Human Rights Watch Pushes Abortion as Ecuador Beefs-Up Pro-Family Approach
NEW YORK, May 1 (C-Fam) A human rights group is misrepresenting international law to the Ecuadoran government in order to change the country’s policies on abortion. At the same time, Ecuador’s president calls abortion “treason” and is swapping what he calls family-planning “hedonism” with pro-family, parent-driven values.
Human Rights Watch told a key politician in a letter last week “to spearhead a reform process to ensure that Ecuador complies with its international human rights obligations” on abortion. Even Human Rights Watch admits these obligations are no more than suggestions by UN bureaucrats, even so, the group insists they are binding on Member States.
But experts disagree. The group’s demand to “legalize abortion in a broad range of cases has no basis” in UN treaties or any other legally binding convention to which Ecuador belongs, said Teresa Collett, a law professor at University of St. Thomas.
“In spite of persistent and aggressive efforts on the part of certain Western nations and international activists, the legality of induced abortion remains strictly a matter of domestic law,” Collett said.
Restrictions on abortion “violate several women’s human rights” including “life” and “freedom from cruel, inhuman, or degrading treatment,” Human Rights Watch wrote to Dr. Mauro Andino, who heads up Ecuador’s Justice commission.
Last week, Andino cited a UN committee’s recommendation as reason for changing Ecuador’s age of consent for marriage or legal union.
Ecuador’s constitution protects life from conception. Its criminal code allows exceptions if a pregnancy threatens the mother’s life, or untreatable health risk, or if a woman with a mental disability is pregnant by rape.
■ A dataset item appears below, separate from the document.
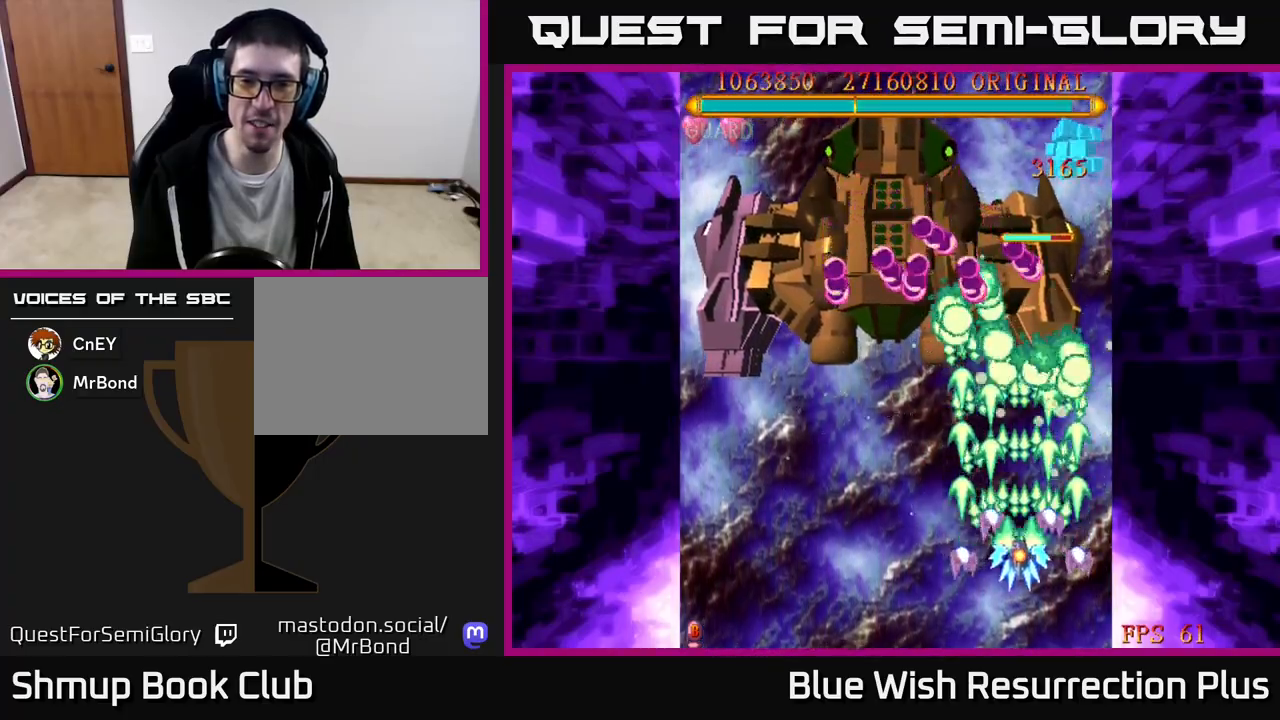
{"buttons": ["X", "DPAD_LEFT"], "events": [[117, "DPAD_LEFT", "down"], [117, "X", "down"], [150, "A", "up"], [183, "DPAD_DOWN", "up"]]}
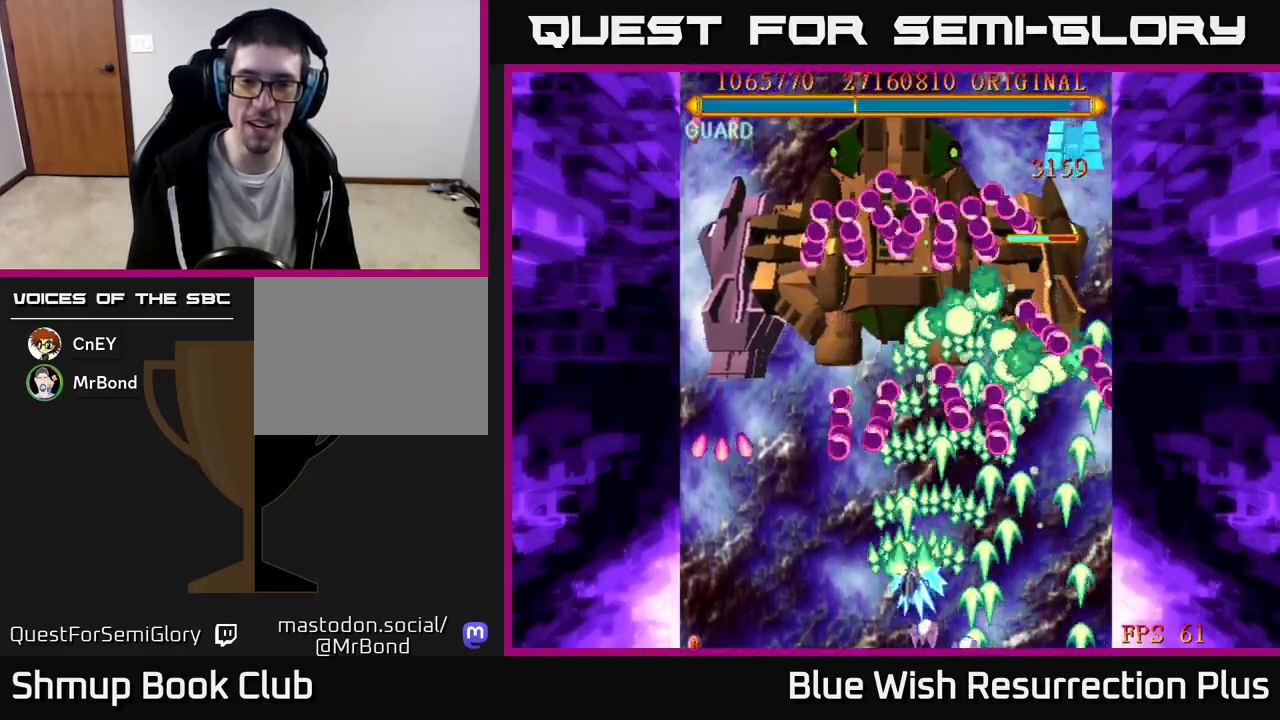
{"buttons": ["X", "DPAD_DOWN", "DPAD_LEFT"], "events": [[333, "DPAD_DOWN", "down"]]}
A 2014 Pew survey found 95% of Protestants and 84% of Catholics in Ecuador say abortion is morally wrong.
Human Rights Watch and Planned Parenthood Global ramped up their campaign telling Ecuador to legalize abortion earlier this year when it was the country’s turn to come before a UN women’s rights committee. The two groups asked the committee to tell Ecuador to remove all restrictions and make abortion easy to access.
This committee, comprised of free-lancing women’s rights advocates, monitors countries’ compliance with the UN Women’s Treaty, known as CEDAW. This committee notoriously pressures countries on issues not in the treaty, such as legalizing prostitution and abortion.
One committee member asked Ecuador if limits on abortion “could amount to torture and inhuman treatment.”
“Whenever we’ve consulted the citizens regarding abortion, the immense majority rejects prenatal euthanasia,” said Rafael Correa, Ecuador’s president, when HRW and Planned Parenthood previously pressured the country.
“They can do whatever they want. I will never approve the decriminalization of abortion,” Correa said. “Anything that challenges life from the moment of conception is quite simply, treason.”
Last November, Correa appointed Mónica Hernández, who favors an abstinence-only approach, to head a national family planning program.
The agency had made mistakes by removing the family in public policy to prevent teen pregnancies, Correa recently said. The strategy was “based on pure hedonism and empty; pleasure for pleasure. Now the strategy is based on values.”
“The foundation of society is not the health center,” he noted, it “is the family. The strategy was completely wrong. We must empower parents. The remedy was worse than the disease. The link with the family broke.”
“Many believe that everything is the problem of the state,” Correa said. “In the teaching of values, family is the main school. You have to talk about values and training that occurs in the family. Parents, in you there is a great responsibility.”